◆ Exercise objective
From the line that contains "framed print: present" to the last line of the data below, transcribe every line exactly. Do not include the pictures.

- - -

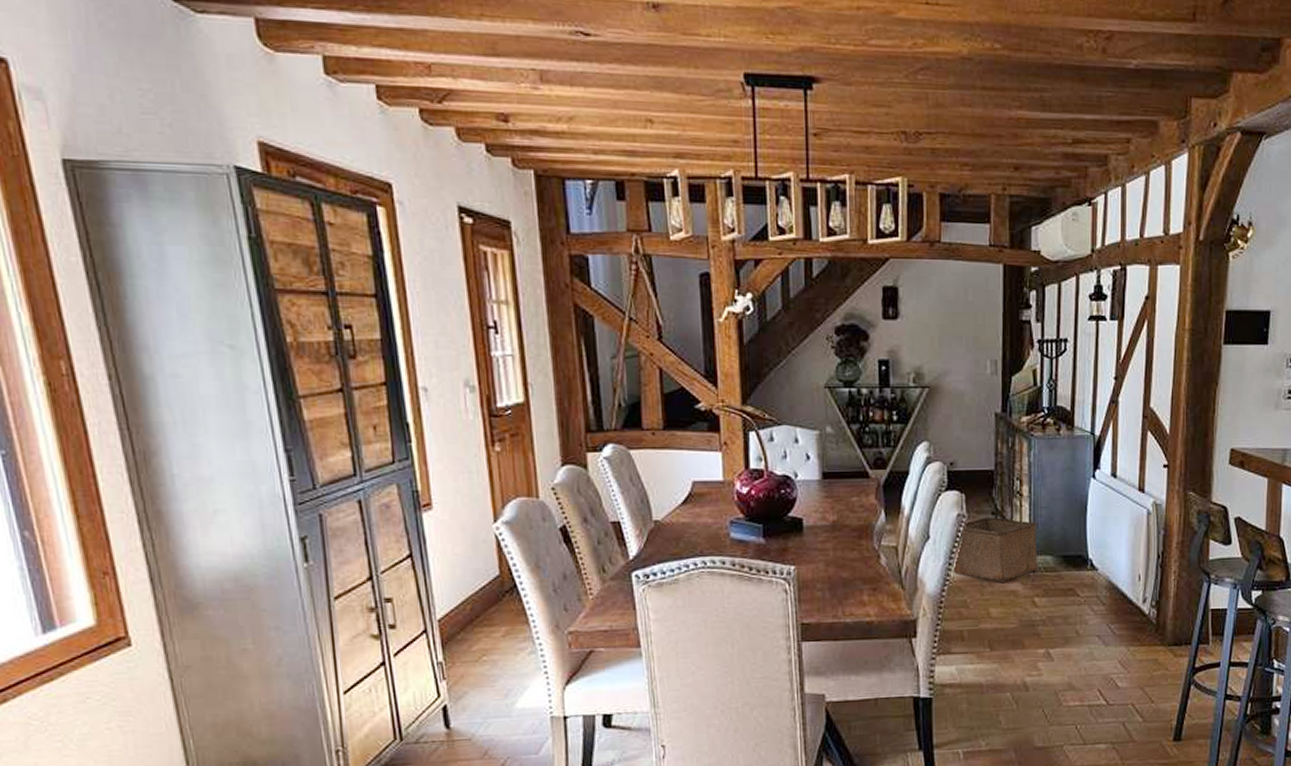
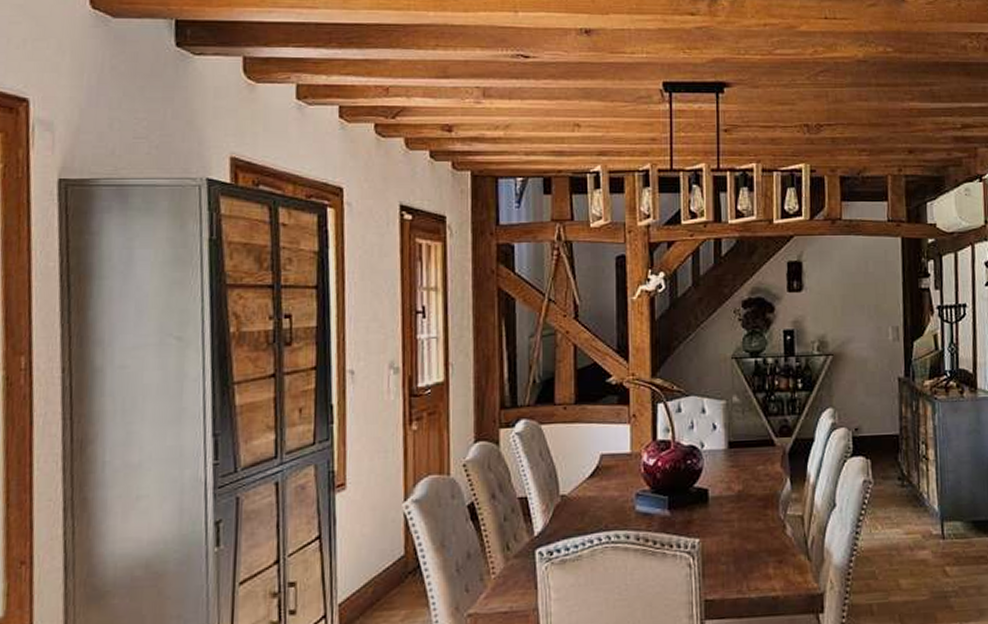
storage bin: present [953,517,1038,582] -> none [860,483,947,551]

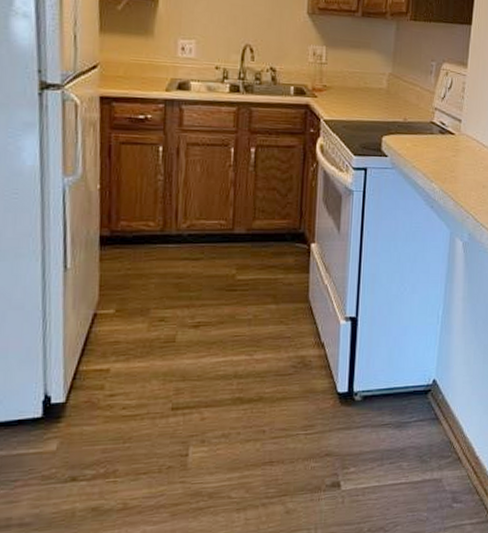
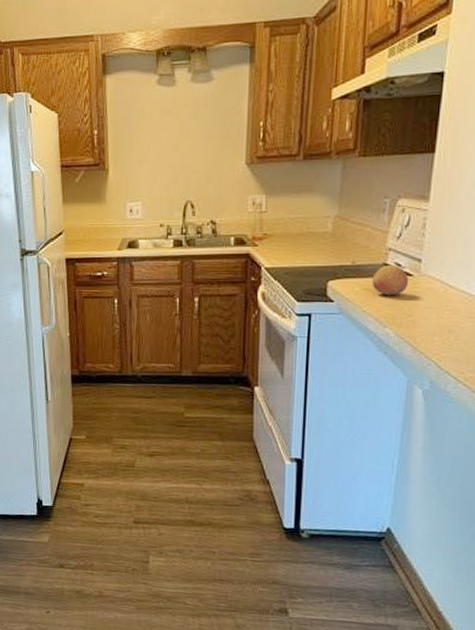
fruit: none [421,123,452,153] -> present [372,264,409,296]

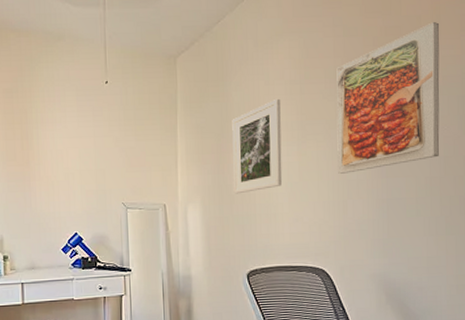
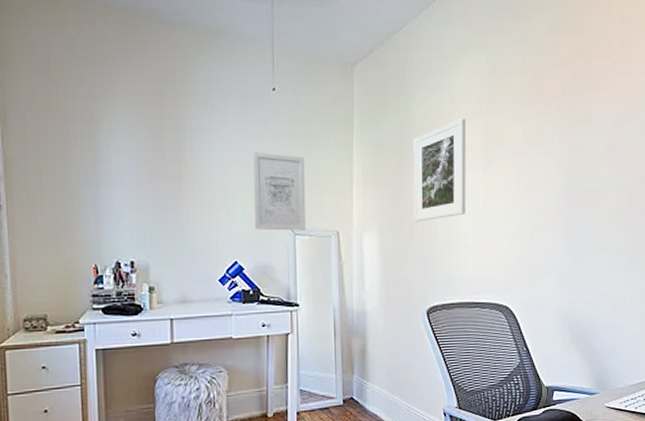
wall art: none [90,137,136,206] -> present [253,152,306,231]
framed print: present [336,22,440,174] -> none [524,45,630,203]

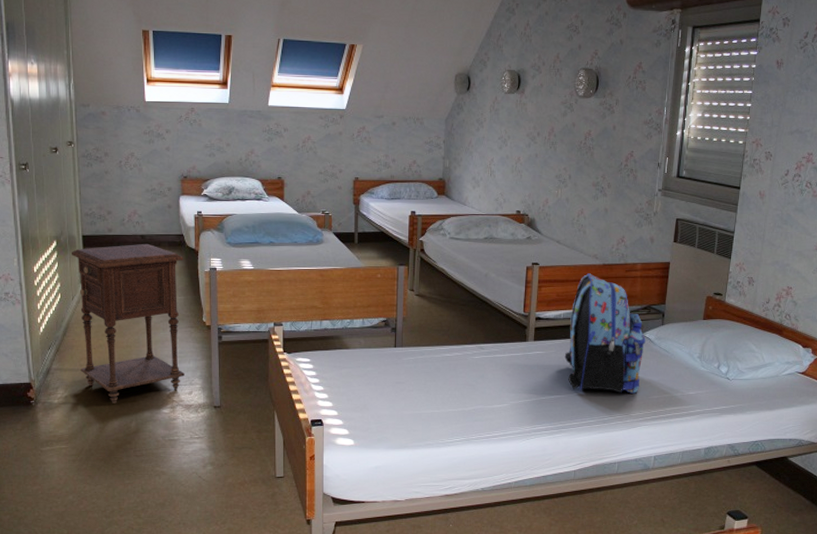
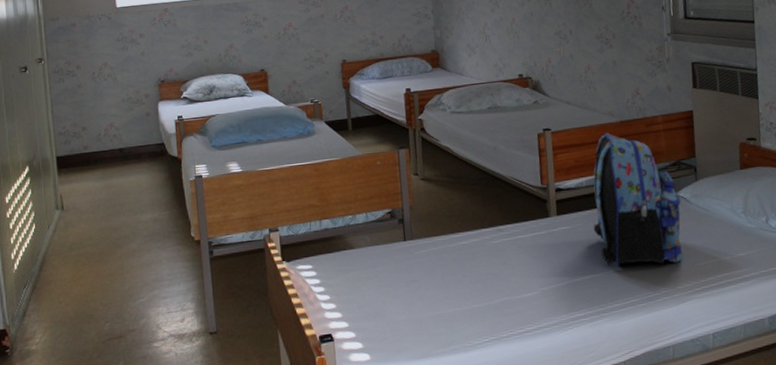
nightstand: present [72,243,185,403] -> none [46,157,175,343]

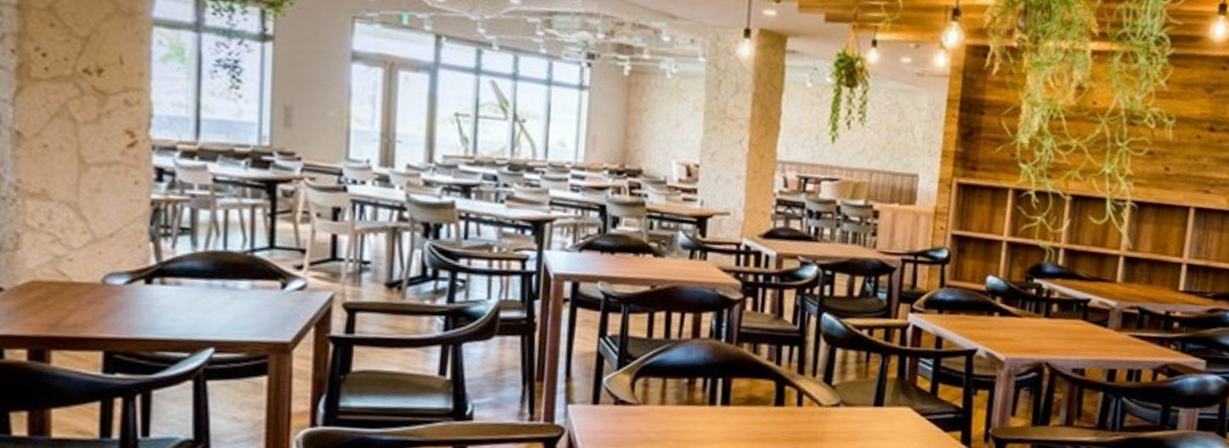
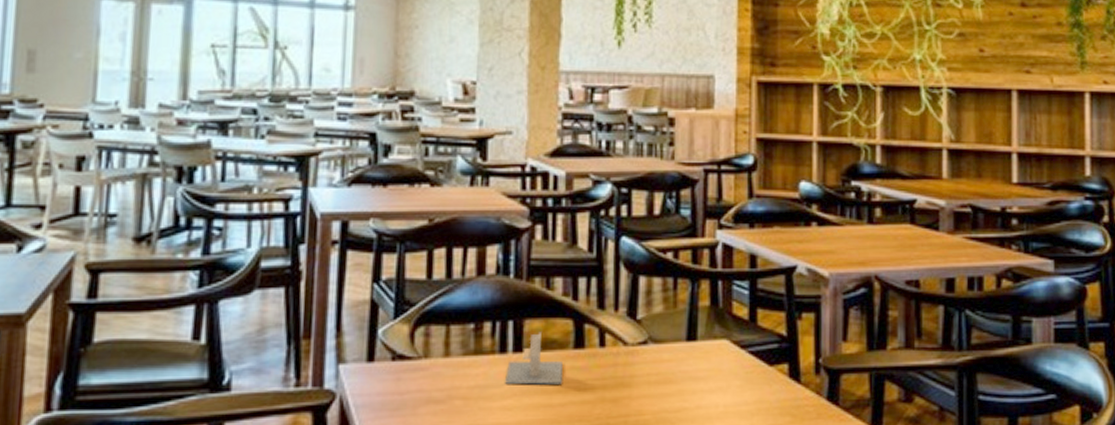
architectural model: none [713,389,764,435] -> present [505,331,562,385]

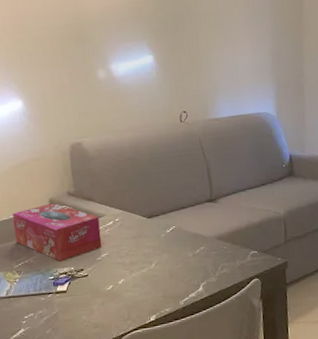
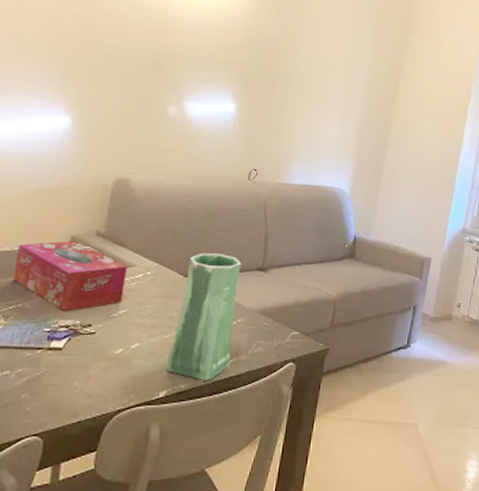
vase: none [147,193,202,303] -> present [166,253,241,381]

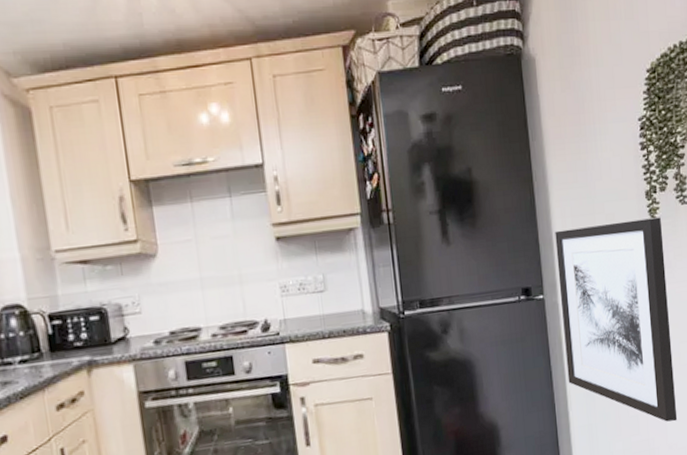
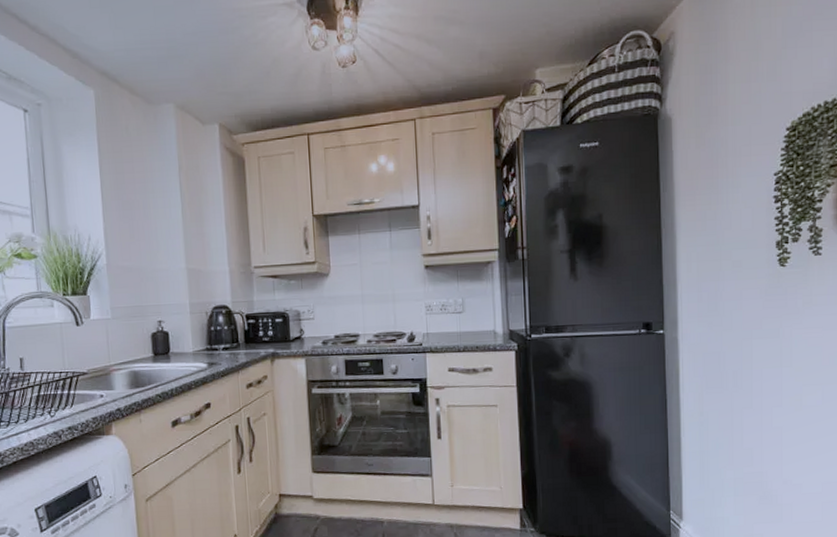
wall art: present [555,217,678,422] -> none [679,266,795,459]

- - -

◆ Completed task
framed print: present [336,22,440,174] -> none [524,45,630,203]

nightstand: present [72,243,185,403] -> none [46,157,175,343]

architectural model: none [713,389,764,435] -> present [505,331,562,385]

vase: none [147,193,202,303] -> present [166,253,241,381]

wall art: present [555,217,678,422] -> none [679,266,795,459]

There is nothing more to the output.